__What is needed__. Each entry should be repeated exactly. Its pictures should not be.

__Material provided__.
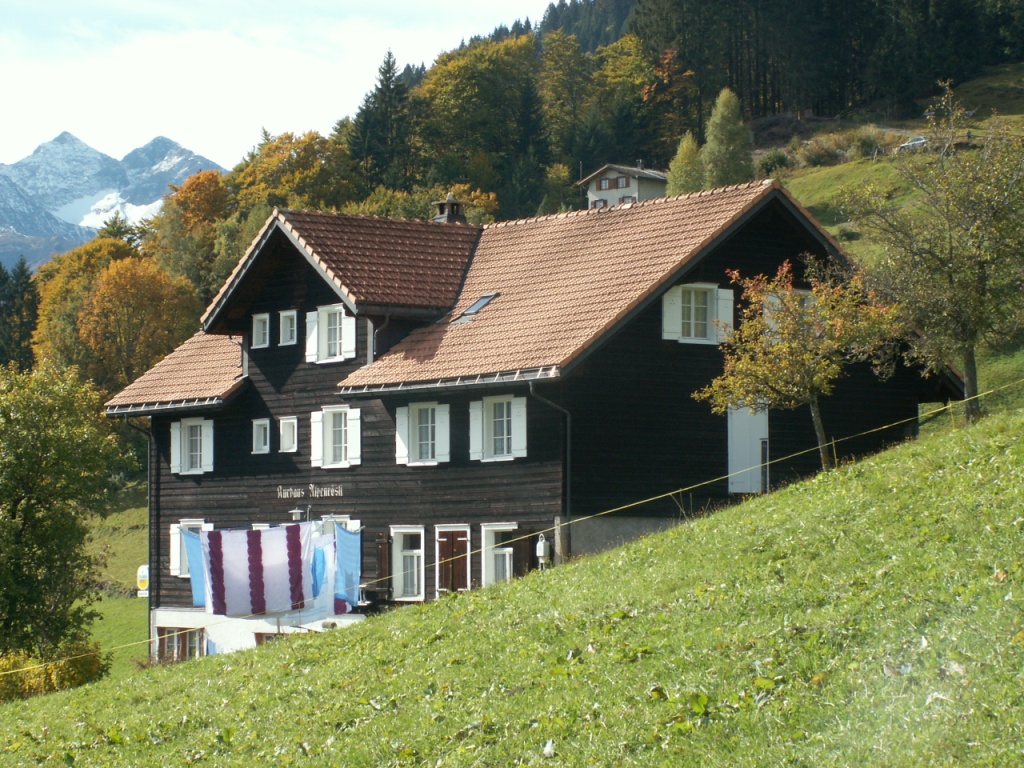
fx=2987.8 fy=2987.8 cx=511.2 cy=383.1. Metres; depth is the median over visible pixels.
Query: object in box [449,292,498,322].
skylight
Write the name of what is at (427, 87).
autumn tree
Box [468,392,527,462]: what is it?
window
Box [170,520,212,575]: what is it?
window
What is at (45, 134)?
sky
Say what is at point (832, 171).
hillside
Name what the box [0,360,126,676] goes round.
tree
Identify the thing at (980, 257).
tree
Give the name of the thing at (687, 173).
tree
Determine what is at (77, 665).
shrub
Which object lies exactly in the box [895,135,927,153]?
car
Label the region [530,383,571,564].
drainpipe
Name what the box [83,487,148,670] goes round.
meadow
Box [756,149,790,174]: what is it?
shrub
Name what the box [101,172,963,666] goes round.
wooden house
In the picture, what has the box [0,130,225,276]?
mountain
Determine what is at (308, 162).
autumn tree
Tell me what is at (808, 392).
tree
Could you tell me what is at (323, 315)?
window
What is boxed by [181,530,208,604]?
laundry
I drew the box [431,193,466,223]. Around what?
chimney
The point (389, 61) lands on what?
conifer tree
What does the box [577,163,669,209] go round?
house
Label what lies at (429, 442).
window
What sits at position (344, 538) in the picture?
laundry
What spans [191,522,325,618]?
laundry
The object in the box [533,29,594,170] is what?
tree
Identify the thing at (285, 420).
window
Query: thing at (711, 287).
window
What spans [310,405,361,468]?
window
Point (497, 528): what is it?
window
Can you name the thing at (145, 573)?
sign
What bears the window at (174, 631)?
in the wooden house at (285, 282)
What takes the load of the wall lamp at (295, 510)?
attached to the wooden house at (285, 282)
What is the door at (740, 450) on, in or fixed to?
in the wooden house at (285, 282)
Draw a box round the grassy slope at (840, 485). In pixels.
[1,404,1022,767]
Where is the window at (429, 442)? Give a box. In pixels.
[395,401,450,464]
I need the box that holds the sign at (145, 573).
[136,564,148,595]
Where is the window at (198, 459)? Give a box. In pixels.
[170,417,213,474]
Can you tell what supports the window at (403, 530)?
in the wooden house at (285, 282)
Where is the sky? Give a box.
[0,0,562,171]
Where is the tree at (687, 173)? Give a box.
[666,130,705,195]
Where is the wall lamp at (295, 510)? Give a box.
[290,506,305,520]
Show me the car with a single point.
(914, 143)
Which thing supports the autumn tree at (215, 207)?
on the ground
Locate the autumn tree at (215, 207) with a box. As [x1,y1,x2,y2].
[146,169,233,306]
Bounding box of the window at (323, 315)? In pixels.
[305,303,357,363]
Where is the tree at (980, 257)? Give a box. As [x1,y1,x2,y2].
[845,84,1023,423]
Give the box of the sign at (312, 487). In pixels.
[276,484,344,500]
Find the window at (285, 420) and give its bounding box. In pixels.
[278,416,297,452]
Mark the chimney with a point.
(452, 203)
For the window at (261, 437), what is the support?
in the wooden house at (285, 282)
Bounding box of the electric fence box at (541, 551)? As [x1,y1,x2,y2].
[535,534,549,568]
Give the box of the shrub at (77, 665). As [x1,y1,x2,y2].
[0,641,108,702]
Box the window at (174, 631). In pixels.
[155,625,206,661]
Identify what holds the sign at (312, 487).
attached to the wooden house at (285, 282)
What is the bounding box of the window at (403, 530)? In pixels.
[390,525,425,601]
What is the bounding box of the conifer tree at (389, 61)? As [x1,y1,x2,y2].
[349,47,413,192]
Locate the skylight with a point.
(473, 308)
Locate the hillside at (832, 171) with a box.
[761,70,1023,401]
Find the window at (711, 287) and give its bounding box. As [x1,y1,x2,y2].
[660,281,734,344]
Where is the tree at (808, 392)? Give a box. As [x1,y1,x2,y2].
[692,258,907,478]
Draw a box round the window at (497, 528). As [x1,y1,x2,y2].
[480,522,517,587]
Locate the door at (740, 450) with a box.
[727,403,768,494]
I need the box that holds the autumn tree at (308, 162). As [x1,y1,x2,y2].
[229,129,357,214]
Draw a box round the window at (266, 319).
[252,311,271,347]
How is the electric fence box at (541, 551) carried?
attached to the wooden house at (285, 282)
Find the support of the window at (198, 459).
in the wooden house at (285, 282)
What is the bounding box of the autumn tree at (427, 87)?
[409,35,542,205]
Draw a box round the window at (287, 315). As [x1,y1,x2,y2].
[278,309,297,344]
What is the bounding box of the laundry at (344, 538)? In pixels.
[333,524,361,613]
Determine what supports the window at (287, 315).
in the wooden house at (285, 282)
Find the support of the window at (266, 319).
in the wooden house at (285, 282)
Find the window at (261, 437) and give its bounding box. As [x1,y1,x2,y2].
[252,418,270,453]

__Response__.
fx=2987.8 fy=2987.8 cx=511.2 cy=383.1. Metres; depth is the median over visible pixels.
Query: object in box [449,292,498,322].
skylight
Write the name of what is at (427, 87).
autumn tree
Box [468,392,527,462]: what is it?
window
Box [170,520,212,575]: what is it?
window
What is at (45, 134)?
sky
Say what is at point (832, 171).
hillside
Name what the box [0,360,126,676] goes round.
tree
Identify the thing at (980, 257).
tree
Give the name of the thing at (687, 173).
tree
Determine what is at (77, 665).
shrub
Which object lies exactly in the box [895,135,927,153]?
car
Label the region [530,383,571,564].
drainpipe
Name what the box [83,487,148,670] goes round.
meadow
Box [756,149,790,174]: what is it?
shrub
Name what the box [101,172,963,666] goes round.
wooden house
In the picture, what has the box [0,130,225,276]?
mountain
Determine what is at (308, 162).
autumn tree
Tell me what is at (808, 392).
tree
Could you tell me what is at (323, 315)?
window
What is boxed by [181,530,208,604]?
laundry
I drew the box [431,193,466,223]. Around what?
chimney
The point (389, 61) lands on what?
conifer tree
What does the box [577,163,669,209] go round?
house
Label what lies at (429, 442).
window
What sits at position (344, 538) in the picture?
laundry
What spans [191,522,325,618]?
laundry
The object in the box [533,29,594,170] is what?
tree
Identify the thing at (285, 420).
window
Query: thing at (711, 287).
window
What spans [310,405,361,468]?
window
Point (497, 528): what is it?
window
Can you name the thing at (145, 573)?
sign
What bears the window at (174, 631)?
in the wooden house at (285, 282)
What takes the load of the wall lamp at (295, 510)?
attached to the wooden house at (285, 282)
What is the door at (740, 450) on, in or fixed to?
in the wooden house at (285, 282)
Draw a box round the grassy slope at (840, 485). In pixels.
[1,404,1022,767]
Where is the window at (429, 442)? Give a box. In pixels.
[395,401,450,464]
I need the box that holds the sign at (145, 573).
[136,564,148,595]
Where is the window at (198, 459)? Give a box. In pixels.
[170,417,213,474]
Can you tell what supports the window at (403, 530)?
in the wooden house at (285, 282)
Where is the sky? Give a box.
[0,0,562,171]
Where is the tree at (687, 173)? Give a box.
[666,130,705,195]
Where is the wall lamp at (295, 510)? Give a box.
[290,506,305,520]
Show me the car with a single point.
(914, 143)
Which thing supports the autumn tree at (215, 207)?
on the ground
Locate the autumn tree at (215, 207) with a box. As [x1,y1,x2,y2].
[146,169,233,306]
Bounding box of the window at (323, 315)? In pixels.
[305,303,357,363]
Where is the tree at (980, 257)? Give a box. As [x1,y1,x2,y2].
[845,84,1023,423]
Give the box of the sign at (312, 487). In pixels.
[276,484,344,500]
Find the window at (285, 420) and give its bounding box. In pixels.
[278,416,297,452]
Mark the chimney with a point.
(452, 203)
For the window at (261, 437), what is the support?
in the wooden house at (285, 282)
Bounding box of the electric fence box at (541, 551)? As [x1,y1,x2,y2].
[535,534,549,568]
Give the box of the shrub at (77, 665). As [x1,y1,x2,y2].
[0,641,108,702]
Box the window at (174, 631). In pixels.
[155,625,206,661]
Identify what holds the sign at (312, 487).
attached to the wooden house at (285, 282)
What is the bounding box of the window at (403, 530)? In pixels.
[390,525,425,601]
What is the bounding box of the conifer tree at (389, 61)? As [x1,y1,x2,y2].
[349,47,413,192]
Locate the skylight with a point.
(473, 308)
Locate the hillside at (832, 171) with a box.
[761,70,1023,401]
Find the window at (711, 287) and give its bounding box. As [x1,y1,x2,y2].
[660,281,734,344]
Where is the tree at (808, 392)? Give a box. As [x1,y1,x2,y2].
[692,258,907,478]
Draw a box round the window at (497, 528). As [x1,y1,x2,y2].
[480,522,517,587]
Locate the door at (740, 450) with a box.
[727,403,768,494]
I need the box that holds the autumn tree at (308, 162). As [x1,y1,x2,y2].
[229,129,357,214]
Draw a box round the window at (266, 319).
[252,311,271,347]
How is the electric fence box at (541, 551) carried?
attached to the wooden house at (285, 282)
Find the support of the window at (198, 459).
in the wooden house at (285, 282)
What is the bounding box of the autumn tree at (427, 87)?
[409,35,542,205]
Draw a box round the window at (287, 315). As [x1,y1,x2,y2].
[278,309,297,344]
What is the bounding box of the laundry at (344, 538)? In pixels.
[333,524,361,613]
Determine what supports the window at (287, 315).
in the wooden house at (285, 282)
Find the support of the window at (266, 319).
in the wooden house at (285, 282)
Find the window at (261, 437) and give its bounding box. As [x1,y1,x2,y2].
[252,418,270,453]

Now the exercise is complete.